You can see quite a lot of information with cpuid which may be useful. You can see things like the support of different instructions and available features. For more details see the documentation of the processor.

In theory, of course, the provider can modify the hypervisor code and give clients any value in this field. But in practice hardly anyone does it as there is no obvious profit and modification may lead to unfortunate consequences. And it will also need to be maintained.

Steal time in virtual machines can be constant. A few percent is not critical. Especially if the virtual machine has a large number of cores and is actively using them, the probability of periodic CPU waiting is many times higher, because your virtual CPUs are not the only processes on the hypervisor.

There’s also the funny thing, when a client can steal CPU time from itself. And it’s not even about both of his virtual cores under load falling on the same host core. The qemu virtual machine has additional threads to serve, for example, disk operations. Steal time can happen because one of these threads competes with the virtual core.

The only way to get rid of steal time from the cloud user’s point of view is to force the migration of the virtual machine to another host. The problem is that cloud providers do not give access to such an api, because it is difficult to control such processes, and customers do not need it that often. So, the easiest option is to recreate the virtual machine. Most likely it will be created on a different virtualization host and there will be no steal time. Another option is to resize the machine, which also causes VM migration, effectively recreating it, but this may not work with any cloud backend.

I’m a provider, what should I do?

Provide clients with this metric, of course! And also to monitor and make sure that the steal time does not exceed any reasonable values. Not so long ago libvirt api was updated with support for the steal time. This is needed to capture these statistics in the context of the virtual machines, with all the other data. So, you can modify your favorite monitoring agent to return this metric.

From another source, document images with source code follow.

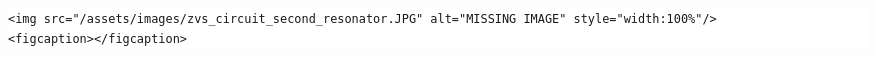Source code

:     <img src="/assets/images/zvs_circuit_second_resonator.JPG" alt="MISSING IMAGE" style="width:100%"/>
    <figcaption></figcaption>
</figure>

<figure>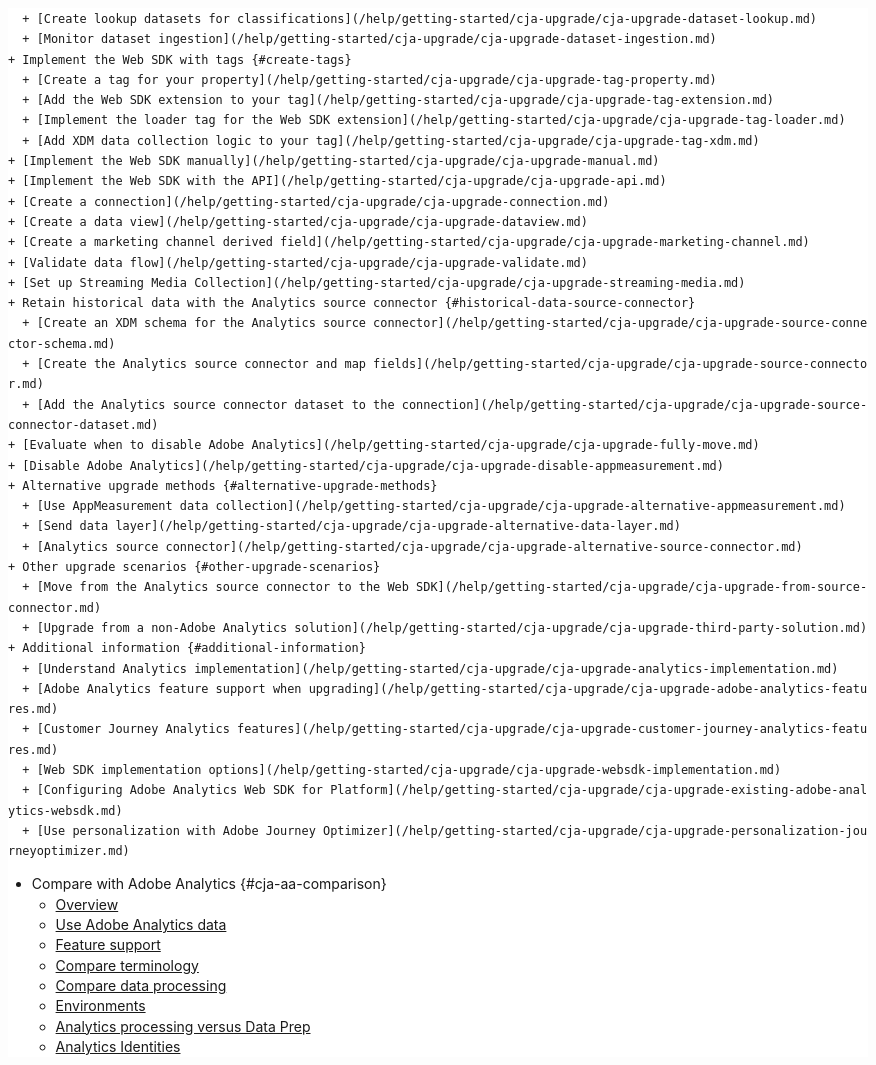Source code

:       + [Create lookup datasets for classifications](/help/getting-started/cja-upgrade/cja-upgrade-dataset-lookup.md)
      + [Monitor dataset ingestion](/help/getting-started/cja-upgrade/cja-upgrade-dataset-ingestion.md)
    + Implement the Web SDK with tags {#create-tags}
      + [Create a tag for your property](/help/getting-started/cja-upgrade/cja-upgrade-tag-property.md)
      + [Add the Web SDK extension to your tag](/help/getting-started/cja-upgrade/cja-upgrade-tag-extension.md)
      + [Implement the loader tag for the Web SDK extension](/help/getting-started/cja-upgrade/cja-upgrade-tag-loader.md)
      + [Add XDM data collection logic to your tag](/help/getting-started/cja-upgrade/cja-upgrade-tag-xdm.md)
    + [Implement the Web SDK manually](/help/getting-started/cja-upgrade/cja-upgrade-manual.md)
    + [Implement the Web SDK with the API](/help/getting-started/cja-upgrade/cja-upgrade-api.md)
    + [Create a connection](/help/getting-started/cja-upgrade/cja-upgrade-connection.md)
    + [Create a data view](/help/getting-started/cja-upgrade/cja-upgrade-dataview.md)
    + [Create a marketing channel derived field](/help/getting-started/cja-upgrade/cja-upgrade-marketing-channel.md)
    + [Validate data flow](/help/getting-started/cja-upgrade/cja-upgrade-validate.md)
    + [Set up Streaming Media Collection](/help/getting-started/cja-upgrade/cja-upgrade-streaming-media.md)
    + Retain historical data with the Analytics source connector {#historical-data-source-connector}
      + [Create an XDM schema for the Analytics source connector](/help/getting-started/cja-upgrade/cja-upgrade-source-connector-schema.md)
      + [Create the Analytics source connector and map fields](/help/getting-started/cja-upgrade/cja-upgrade-source-connector.md)
      + [Add the Analytics source connector dataset to the connection](/help/getting-started/cja-upgrade/cja-upgrade-source-connector-dataset.md)
    + [Evaluate when to disable Adobe Analytics](/help/getting-started/cja-upgrade/cja-upgrade-fully-move.md)
    + [Disable Adobe Analytics](/help/getting-started/cja-upgrade/cja-upgrade-disable-appmeasurement.md)
    + Alternative upgrade methods {#alternative-upgrade-methods}
      + [Use AppMeasurement data collection](/help/getting-started/cja-upgrade/cja-upgrade-alternative-appmeasurement.md)
      + [Send data layer](/help/getting-started/cja-upgrade/cja-upgrade-alternative-data-layer.md)
      + [Analytics source connector](/help/getting-started/cja-upgrade/cja-upgrade-alternative-source-connector.md)
    + Other upgrade scenarios {#other-upgrade-scenarios}
      + [Move from the Analytics source connector to the Web SDK](/help/getting-started/cja-upgrade/cja-upgrade-from-source-connector.md)
      + [Upgrade from a non-Adobe Analytics solution](/help/getting-started/cja-upgrade/cja-upgrade-third-party-solution.md)
    + Additional information {#additional-information}
      + [Understand Analytics implementation](/help/getting-started/cja-upgrade/cja-upgrade-analytics-implementation.md)
      + [Adobe Analytics feature support when upgrading](/help/getting-started/cja-upgrade/cja-upgrade-adobe-analytics-features.md)
      + [Customer Journey Analytics features](/help/getting-started/cja-upgrade/cja-upgrade-customer-journey-analytics-features.md)
      + [Web SDK implementation options](/help/getting-started/cja-upgrade/cja-upgrade-websdk-implementation.md)
      + [Configuring Adobe Analytics Web SDK for Platform](/help/getting-started/cja-upgrade/cja-upgrade-existing-adobe-analytics-websdk.md)
      + [Use personalization with Adobe Journey Optimizer](/help/getting-started/cja-upgrade/cja-upgrade-personalization-journeyoptimizer.md)
  + Compare with Adobe Analytics {#cja-aa-comparison}
    + [Overview](../getting-started/aa-vs-cja/overview.md)
    + [Use Adobe Analytics data](../getting-started/aa-vs-cja/aa-data-in-cja.md)
    + [Feature support](../getting-started/aa-vs-cja/cja-aa.md)
    + [Compare terminology](../getting-started/aa-vs-cja/terminology.md)
    + [Compare data processing](../getting-started/aa-vs-cja/data-processing-comparisons.md)
    + [Environments](../getting-started/aa-vs-cja/vrs-dataview-sandbox-adc.md)
    + [Analytics processing versus Data Prep](../getting-started/aa-vs-cja/pr-vista-dataprep.md)
    + [Analytics Identities](../getting-started/aa-vs-cja/aaid-ecid-adc.md)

It’s convenient, to say the least. You can check every customer call on the steal time. And after every instance where something went wrong, you can assess how many customers really got hurt, and which customers were affected the most. After all, as we can see, if the hypervisor CPU was not needed for the virtual machine at the time the CPU load increased, this virtual machine was not affected. No need for the CPU - no steal time.

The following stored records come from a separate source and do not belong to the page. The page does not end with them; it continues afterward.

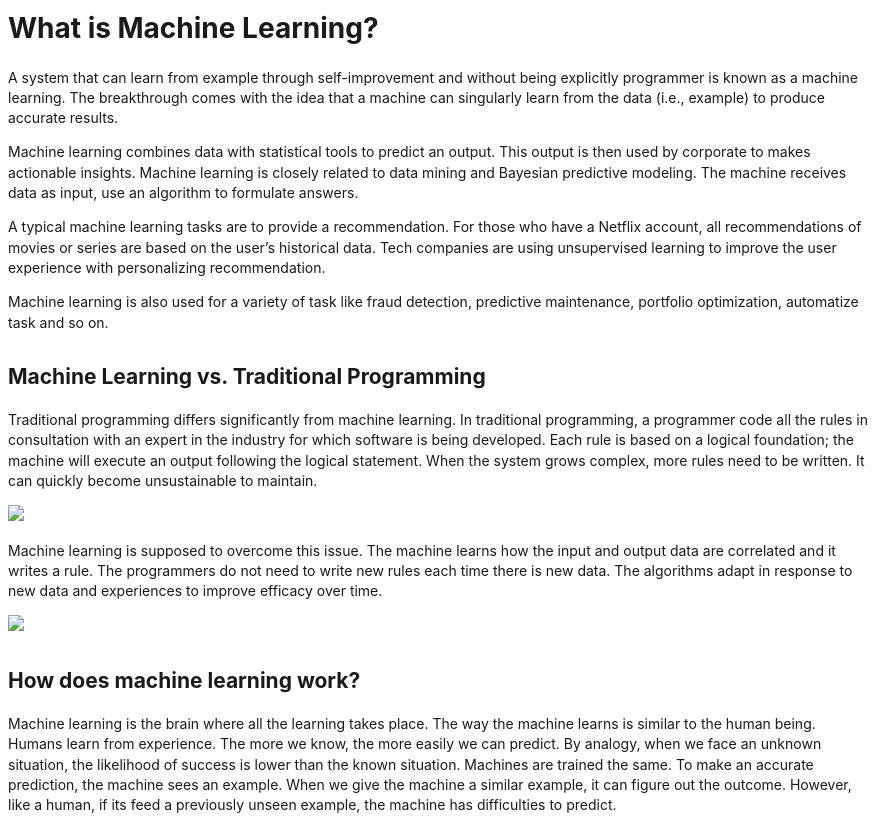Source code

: # What is Machine Learning? 

A system that can learn from example through self-improvement and
without being explicitly programmer is known as a machine learning. The
breakthrough comes with the idea that a machine can singularly learn
from the data (i.e., example) to produce accurate results.

Machine learning combines data with statistical tools to predict an
output. This output is then used by corporate to makes actionable
insights. Machine learning is closely related to data mining and
Bayesian predictive modeling. The machine receives data as input, use an
algorithm to formulate answers.

A typical machine learning tasks are to provide a recommendation. For
those who have a Netflix account, all recommendations of movies or
series are based on the user’s historical data. Tech companies are using
unsupervised learning to improve the user experience with personalizing
recommendation.

Machine learning is also used for a variety of task like fraud
detection, predictive maintenance, portfolio optimization, automatize
task and so on.

## Machine Learning vs. Traditional Programming


Traditional programming differs significantly from machine learning. In
traditional programming, a programmer code all the rules in consultation
with an expert in the industry for which software is being developed.
Each rule is based on a logical foundation; the machine will execute an
output following the logical statement. When the system grows complex,
more rules need to be written. It can quickly become unsustainable to
maintain.

![](/Users/Thomas/Dropbox/Learning/GitHub/project/Tensorflow/image/tensorflow/2_What_is_Machine_Learning_v8_files/image001.png)


Machine learning is supposed to overcome this issue. The machine learns
how the input and output data are correlated and it writes a rule. The
programmers do not need to write new rules each time there is new data.
The algorithms adapt in response to new data and experiences to improve
efficacy over time.

![](/Users/Thomas/Dropbox/Learning/GitHub/project/Tensorflow/image/tensorflow/2_What_is_Machine_Learning_v8_files/image002.png)


## How does machine learning work? 

Machine learning is the brain where all the learning takes place. The
way the machine learns is similar to the human being. Humans learn from
experience. The more we know, the more easily we can predict. By
analogy, when we face an unknown situation, the likelihood of success is
lower than the known situation. Machines are trained the same. To make
an accurate prediction, the machine sees an example. When we give the
machine a similar example, it can figure out the outcome. However, like
a human, if its feed a previously unseen example, the machine has
difficulties to predict.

Also, you can automate the balancer’s work based on these metrics. A classic CPU utilization observation may not show the real picture. For example, a couple of large clients may be actively using CPU without competing with each other. At the same time, several small virtual machines are idle in the background on the same host. Utilization seems to be high, let’s say 80%. There are more virtual cores than real ones. But there is no steal time, because there is no competition for cores. If the balancer would immediately migrate machines in the cloud based on the resulting steal time, this would be an acceptable situation for most customers.

Here, of course, it all depends on the approach the provider takes. But this metric is good for instantaneous quality assessment. Although it does not give the whole picture, well, as always.

In the end what?

The bottom line is that there is a steal time metric. It does reflect the percentage of CPU time that the virtual machine is missing. It can only be missed when it was really trying to execute on the CPU, but had to wait due to competition for this resource. The hypervisor itself reports it to the virtual machine. In this case, on the hypervisor, the steal time is not a separate metric of the virtual machine, but a standard metric of any process in Linux.

While competition for CPU is always to blame, there can be different reasons for the occurrence of steal time, it’s not necessarily noisy neighboring virtual machines. Cloud clients can recreate a machine to move it to another host, and cloud providers can keep track of their clients steal time and act on the circumstances.

First steal time implementation in KVM: KVM steal time implementation.
Steal time in libvirt 7.2.0: qemu: add per-vcpu delay stats.